Nous nous rendons que nous revenons alors à l’idée que communiquer avec succès implique qu’il y ait une adéquation entre les intentions du locuteur et le résultat effectif de son énoncé. Les conditions de succès des actes de langage constituent précisément la garantie de cette adéquation.

Dans tous les cas, nous nous situons dans une interaction. Il devient donc intéressant de s’attarder sur le lien éventuel entre interaction et communication. En effet, si l’on reprend les théories énoncées et la formule de Watzlawick (15) « On ne peut pas ne pas communiquer » ou « tout comportement est une

communication », les notions d’interaction et de communication semblent liées et identiques. Or, les travaux

sur le développement du jeune enfant distinguent bien ces notions où l’interaction serait « les transactions observables entre les partenaires » tandis que la communication désignerait « les signaux échangés par les partenaires ». Deux orientations différentes sont alors possibles: l’une communicationnelle et linguistique, l’autre interactionnelle.
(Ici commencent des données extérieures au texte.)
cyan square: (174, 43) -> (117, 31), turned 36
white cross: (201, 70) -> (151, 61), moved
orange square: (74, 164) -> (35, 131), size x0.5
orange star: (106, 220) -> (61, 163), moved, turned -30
Dans la première, la communication est définie comme une transmission intentionnelle de significations partagées, tandis que l’interaction sera le contexte nécessaire à la communication

Dans la seconde, la communication est toute transmission de sens, intentionnelle ou non, verbale ou non. L’interaction désigne soit une situation particulière (jeu, bain, repas), soit l’enchainement des échanges et l’interdépendance des actions (une interaction suppose au minimum une action d’un partenaire et une réponse de celui à qui cette action est adressée), soit les transactions observables.